Task description.
Please reproduce, character for character, the stretch of lines in the items below from the line containing "Добавить в корзину" through the line containing "рассчитывается исходя из", both included.
── Material for the task
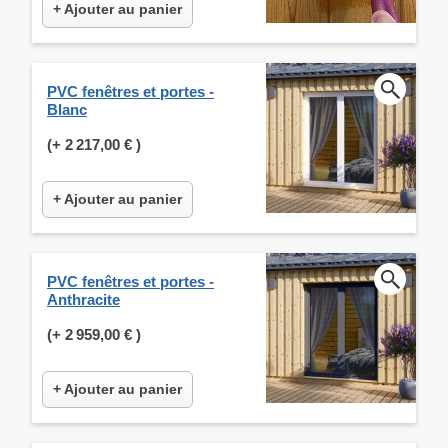
+ Ajouter au panier
PVC fenêtres et portes -
Blanc
(+
2 217,00 €
)
+ Ajouter au panier
PVC fenêtres et portes -
Anthracite
(+
2 959,00 €
)
+ Ajouter au panier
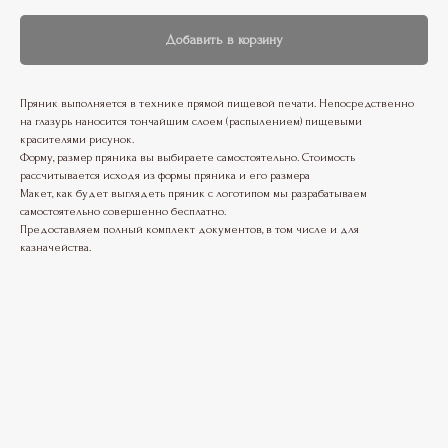
Добавить в корзину
Пряник выполняется в технике прямой пищевой печати. Непосредственно
на глазурь наносится тончайшим слоем (распылением) пищевыми
красителями рисунок.
Форму, размер пряника вы выбираете самостоятельно. Стоимость
рассчитывается исходя из формы пряника и его размера
Макет, как будет выглядеть пряник с логотипом мы разрабатываем
самостоятельно совершенно бесплатно.
Предоставляем полный комплект документов, в том числе и для
казначейства.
────
Exercise output.
Добавить в корзину
Пряник выполняется в технике прямой пищевой печати. Непосредственно
на глазурь наносится тончайшим слоем (распылением) пищевыми
красителями рисунок.
Форму, размер пряника вы выбираете самостоятельно. Стоимость
рассчитывается исходя из формы пряника и его размера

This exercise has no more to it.